Key Concepts: Population, Sampling, and Data Types
- Population vs. Sample
- Population: the entire group of interest; a sample is a subset of the population.
- Larger sets are called the population; the sample is drawn from it.
- Descriptive statistics summarize data from the sample; inferential statistics use the sample to make inferences about the population.
- Sampling Principles
- If you survey everyone, you have no sampling error; in practice, use a sample.
- A sample should have well-defined probabilities of selection to allow generalization.
- Every member of the population should have an equal chance of being selected; and every possible sample of size $n$ should be equally likely.
- Non-random sampling yields biased results; careful randomization is essential for validity.
- Real-world samples must consider reachability and willingness to respond; context matters.
- Population context matters (e.g., US population vs. a specific subpopulation) for generalizability.
- Random Sampling and Assignment
- Simple random sampling: every member has equal chance; selections are independent.
- Random assignment: dividing a sample into two groups randomly (e.g., treatment vs. control).
- Stratified random sampling: sample from subgroups in proportions that match the population sizes.
- Core Concepts in Inference
- Inferential statistics convert sample information into guesses about the population; relies on randomness.
- The sampling procedure defines what is considered random, not just the outcome.
- Sampling error decreases with larger sample size; depends on population variability and desired precision.
- Larger samples give more precise estimates of population parameters.
- A population parameter is a true, fixed quantity (e.g., population mean $\mu$ or population proportion $p$).
- A sample statistic is computed from the sample to estimate the population parameter (e.g., sample mean $\bar{x}$).
- Variables and Measurements
- Variables: properties that can take different values (independent, dependent, etc.).
- Independent variable: deliberately manipulated by the experimenter.

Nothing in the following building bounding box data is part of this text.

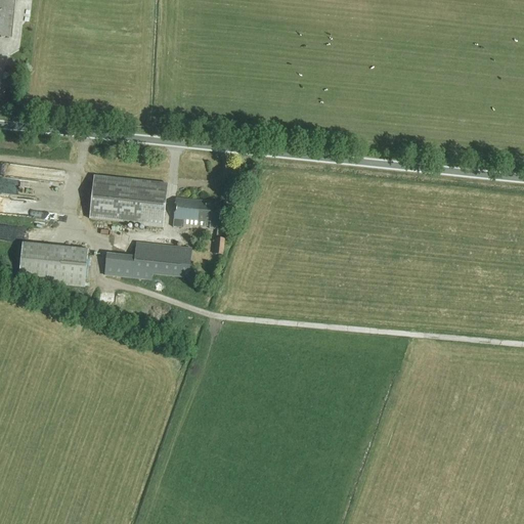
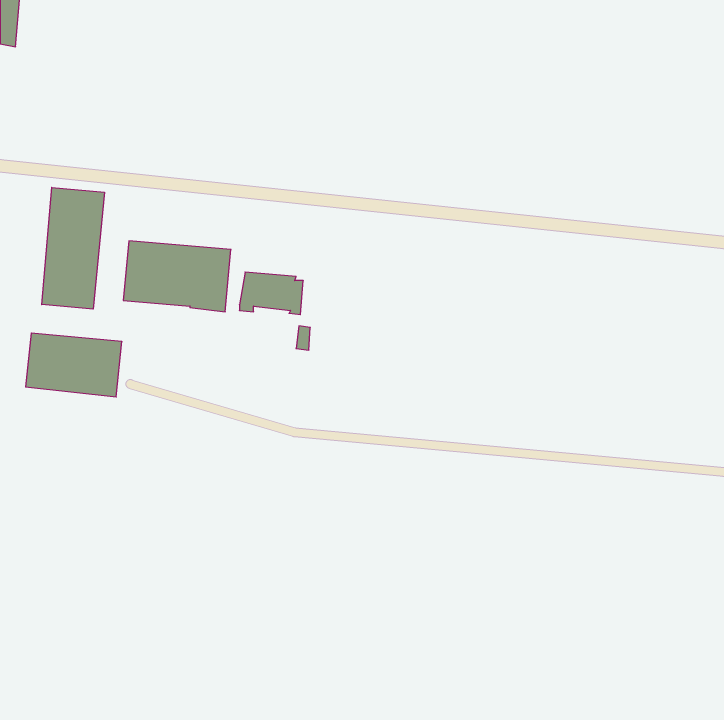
building: none -> [42,187,104,309]
building: [104,241,191,278] -> none

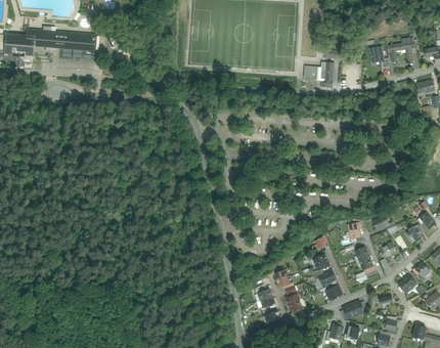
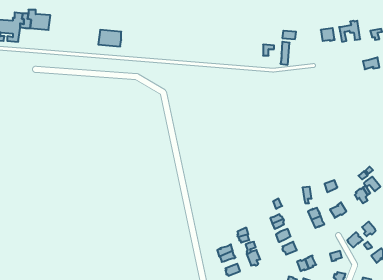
building: [65,33,91,51] -> [98,30,121,46]

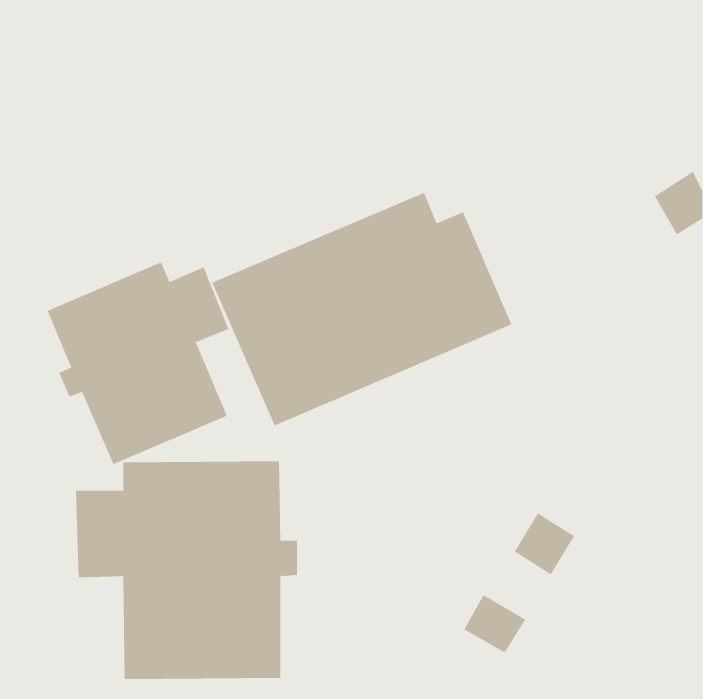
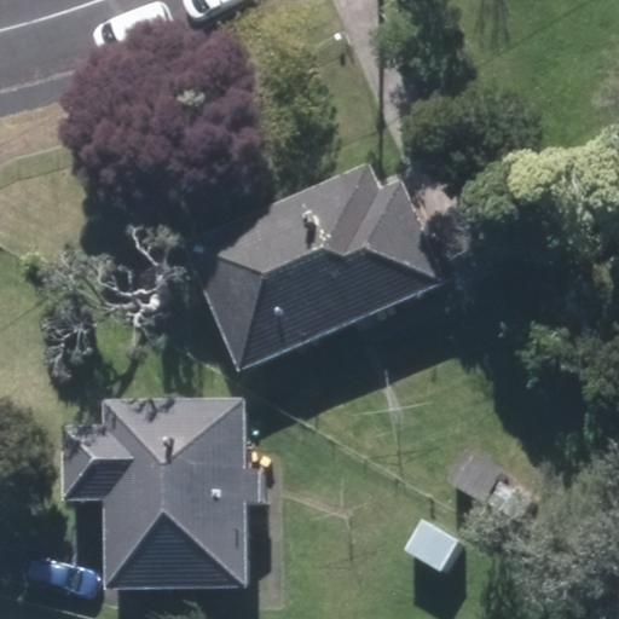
building: [47,262,229,465] -> none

- Dependent variable: measured outcome.
- Qualitative (categorical) variables: express attributes (e.g., hair color, gender); do not have a numerical order.
- Quantitative (numerical) variables: measurable quantities (e.g., height, weight); can be discrete or continuous.
- Qualitative vs. quantitative: qualitative describes categories; quantitative describes quantities.
- Data Types and Scales
- Univariate data: one piece of information per observation.
- Bivariate data: two pieces of information per observation.
- Multivariate data: three or more pieces of information per observation.
- Numerical data can be discrete (countable) or continuous (any value within a range).
- A proportion is a rate relative to population size (not the same as a percentage, though percentages can be derived by multiplying by 100).
- Terminology for Population Studies
- A parameter is a true, fixed population quantity (e.g., population mean $\mu$, population proportion $\pi$).
- A statistic is a quantity computed from the sample used to estimate a parameter.
- Descriptive statistics describe the data at hand and do not inherently generalize beyond it.
- A sample is a small subset of a larger data set; we often rely on samples to draw inferences about the larger population.
- Measurement and Distribution Notes
- In continuous data (e.g., height), there is no smallest next value on the real number line; there are infinitely many values between any two values.
- A bigger sample size generally reduces sampling error; discussed in terms of the standard deviation of the sampling distribution.
- A random sample is chosen so every sample of size $n$ has an equal chance of being selected.